Which is why you should be shedding a tear for the closing of New Dong Khanh.

“We would like to officially announce that after 32 years, we will be closing our doors. Our last day will be August 4th,” the restaurant shared during a recent Facebook post. “The rumors you have been hearing are true. It is bittersweet but we are very thankful knowing we have served generations after generations the wonderful food our parents started 32 years ago in a small tight cramp[ed] space and a kitchen that barely fit 3 people inside.”

While Chinatown has played host to a sizable Vietnamese community for decades, New Dong Khanh may very well lay claim to being the first Vietnamese restaurant in the neighborhood. Keeping in mind that Vietnamese immigrants and refugees didn’t start arriving in Boston until the late 1970s, it may be fair to say it was one of the first in the city altogether. Never mind the fact that you can still hear first-timers pronouncing ‘pho’ as ‘foe’ (and yes, I’ve also done it); in 1987, American palates still viewed orange beef as exotic.

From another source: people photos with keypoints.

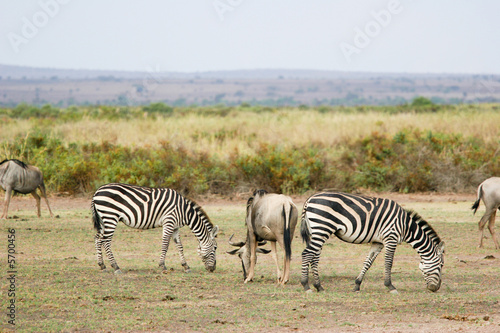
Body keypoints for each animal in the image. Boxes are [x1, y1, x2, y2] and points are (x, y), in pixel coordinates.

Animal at [91, 183, 219, 274]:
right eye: (215, 248)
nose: (213, 269)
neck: (184, 211)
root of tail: (97, 191)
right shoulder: (169, 222)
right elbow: (165, 245)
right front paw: (162, 266)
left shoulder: (175, 227)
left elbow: (180, 246)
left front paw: (186, 266)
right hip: (110, 216)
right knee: (106, 241)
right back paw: (116, 267)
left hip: (103, 219)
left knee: (98, 238)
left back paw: (102, 265)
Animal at [300, 191, 446, 292]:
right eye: (441, 265)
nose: (436, 288)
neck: (406, 226)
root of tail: (309, 199)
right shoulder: (391, 238)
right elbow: (389, 263)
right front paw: (390, 286)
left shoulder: (378, 243)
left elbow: (368, 262)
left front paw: (357, 285)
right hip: (322, 228)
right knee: (307, 254)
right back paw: (306, 286)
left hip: (317, 231)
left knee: (314, 256)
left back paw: (319, 286)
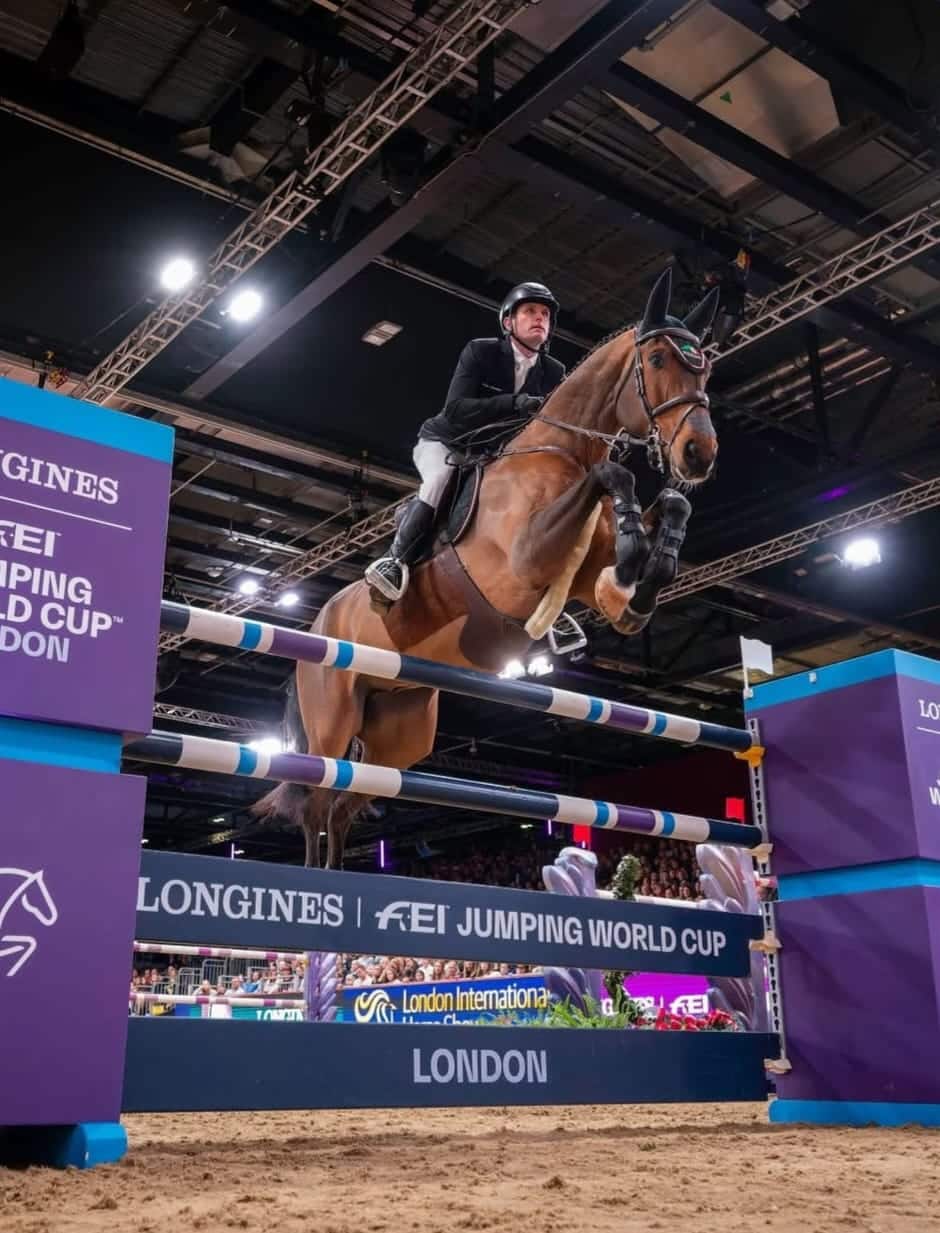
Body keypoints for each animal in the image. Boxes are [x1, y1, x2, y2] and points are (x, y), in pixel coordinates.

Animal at [250, 267, 715, 868]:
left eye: (705, 365)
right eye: (657, 359)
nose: (699, 454)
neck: (563, 453)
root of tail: (316, 623)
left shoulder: (586, 575)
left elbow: (666, 514)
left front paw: (641, 580)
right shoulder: (526, 557)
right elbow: (615, 474)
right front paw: (636, 556)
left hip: (399, 728)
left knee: (345, 805)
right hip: (332, 714)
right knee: (316, 800)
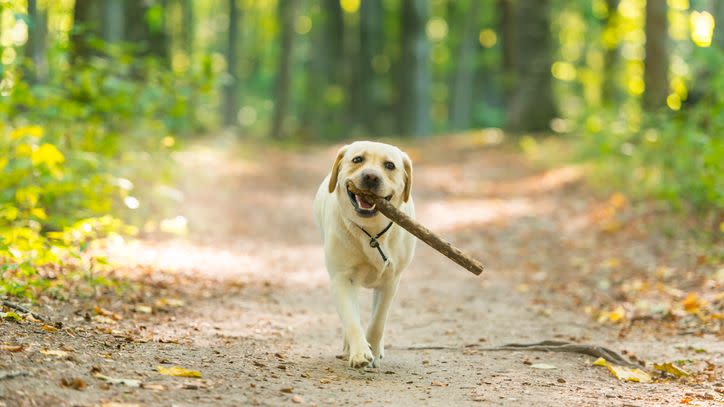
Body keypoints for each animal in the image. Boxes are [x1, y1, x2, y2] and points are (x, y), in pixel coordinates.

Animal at [314, 141, 416, 370]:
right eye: (357, 159)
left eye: (390, 165)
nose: (370, 176)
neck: (372, 233)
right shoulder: (342, 279)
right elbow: (352, 320)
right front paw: (360, 352)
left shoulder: (390, 282)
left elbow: (378, 322)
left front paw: (374, 351)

But New Dong Khanh wasn’t, and isn’t, just pho. Not by a long shot. The banh cuon meat rolls. The chao tom. The pork chops served just about any style imaginable. Couldn’t pronounce it? You ordered it anyways. Because, as contrived, mawkish and tawdry as this may sound, you literally tasted the care, affection and devotion that Tam Luu put into every single dish—even if you haven’t eaten there in over four years. And while you might feel that way about your own preferred Chinatown haunts, but that devotion was as palpable and unmistakable a presence as the smell of lemongrass; or realizing you only have twenty minutes until they close.

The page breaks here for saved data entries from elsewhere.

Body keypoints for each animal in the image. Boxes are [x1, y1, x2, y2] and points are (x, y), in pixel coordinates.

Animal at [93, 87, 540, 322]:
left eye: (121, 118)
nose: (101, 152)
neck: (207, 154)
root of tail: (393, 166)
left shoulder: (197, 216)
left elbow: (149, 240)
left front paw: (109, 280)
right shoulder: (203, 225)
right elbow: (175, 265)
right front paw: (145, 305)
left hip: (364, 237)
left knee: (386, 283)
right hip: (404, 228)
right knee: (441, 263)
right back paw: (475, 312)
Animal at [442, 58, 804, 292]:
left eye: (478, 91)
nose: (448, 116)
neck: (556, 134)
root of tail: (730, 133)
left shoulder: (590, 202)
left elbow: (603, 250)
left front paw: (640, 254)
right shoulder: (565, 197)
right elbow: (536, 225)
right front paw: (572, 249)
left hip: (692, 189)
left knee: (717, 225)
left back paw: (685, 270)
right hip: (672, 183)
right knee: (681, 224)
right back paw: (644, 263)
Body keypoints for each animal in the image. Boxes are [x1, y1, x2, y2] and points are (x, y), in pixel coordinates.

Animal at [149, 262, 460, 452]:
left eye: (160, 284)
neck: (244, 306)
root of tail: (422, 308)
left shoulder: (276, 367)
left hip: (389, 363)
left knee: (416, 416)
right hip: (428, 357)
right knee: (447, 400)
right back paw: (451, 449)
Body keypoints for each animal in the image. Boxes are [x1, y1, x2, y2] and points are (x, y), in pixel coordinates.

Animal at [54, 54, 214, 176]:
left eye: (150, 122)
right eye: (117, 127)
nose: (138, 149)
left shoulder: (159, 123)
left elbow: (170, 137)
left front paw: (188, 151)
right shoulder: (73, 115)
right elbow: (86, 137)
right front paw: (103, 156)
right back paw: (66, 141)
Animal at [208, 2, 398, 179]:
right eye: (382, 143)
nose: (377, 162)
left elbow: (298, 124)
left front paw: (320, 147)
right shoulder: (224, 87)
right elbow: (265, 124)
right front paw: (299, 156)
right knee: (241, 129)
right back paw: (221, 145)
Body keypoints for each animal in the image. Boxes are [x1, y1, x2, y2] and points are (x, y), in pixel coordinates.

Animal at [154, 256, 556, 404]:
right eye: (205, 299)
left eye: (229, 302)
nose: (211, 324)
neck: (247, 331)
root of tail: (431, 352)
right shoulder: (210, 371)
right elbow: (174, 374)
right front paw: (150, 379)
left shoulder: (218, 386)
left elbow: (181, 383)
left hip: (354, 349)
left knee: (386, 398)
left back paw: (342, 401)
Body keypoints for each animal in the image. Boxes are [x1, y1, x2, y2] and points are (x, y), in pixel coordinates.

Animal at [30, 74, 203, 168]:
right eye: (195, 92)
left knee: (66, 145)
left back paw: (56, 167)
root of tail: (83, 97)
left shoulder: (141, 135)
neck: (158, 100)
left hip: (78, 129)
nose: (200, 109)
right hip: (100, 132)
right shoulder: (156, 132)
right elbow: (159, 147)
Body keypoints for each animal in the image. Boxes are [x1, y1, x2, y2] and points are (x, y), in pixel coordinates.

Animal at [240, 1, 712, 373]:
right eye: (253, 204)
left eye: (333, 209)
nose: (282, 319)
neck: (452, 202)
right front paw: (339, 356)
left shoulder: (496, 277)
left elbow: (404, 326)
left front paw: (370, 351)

“The business expanded over the decades, but the love behind the food never changed, the post continued. “All the wonderful food our customers enjoyed are all created by one woman; our mom, the heart and soul of the restaurant. Many of you recognize this small but big in stature woman who walks around with her loud voice, but sharing her gracious smile and the stories behind the food she so love seeing her customers enjoy. It was a hard decision, but it was the right time.”

But is it really so hard to say goodbye to yesterday?

“Lastly, I want to share that this is not the end, but just the beginning. We will be back soon. Follow us on Facebook or Instagram @NewDongKhanh. We hope you will continue to support us. See you for now.”

We hope so, New Dong Khanh. We truly do.